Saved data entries
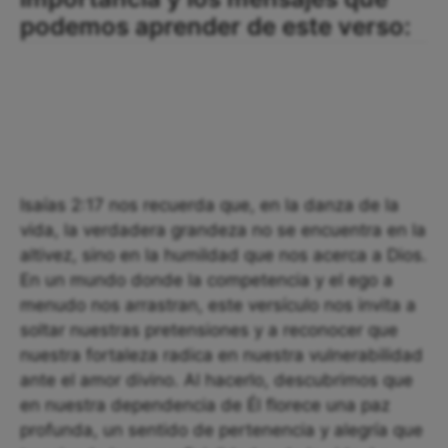
podemos aprender de este verso:
Isaías 2:17 nos recuerda que, en la danza de la
vida, la verdadera grandeza no se encuentra en la
altivez, sino en la humildad que nos acerca a Dios.
En un mundo donde la competencia y el ego a
menudo nos arrastran, este versículo nos invita a
soltar nuestras pretensiones y a reconocer que
nuestra fortaleza radica en nuestra vulnerabilidad
ante el amor divino. Al hacerlo, descubrimos que
en nuestra dependencia de Él florece una paz
profunda, un sentido de pertenencia y alegría que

[AIM OF THE EXERCISE] Beginning with the first line of the records above, extract each line exactly through the line that holds "En un mundo donde la competencia y el ego a", both ends included. Omit pictures.

[FINISHED EXERCISE]
podemos aprender de este verso:
Isaías 2:17 nos recuerda que, en la danza de la
vida, la verdadera grandeza no se encuentra en la
altivez, sino en la humildad que nos acerca a Dios.
En un mundo donde la competencia y el ego a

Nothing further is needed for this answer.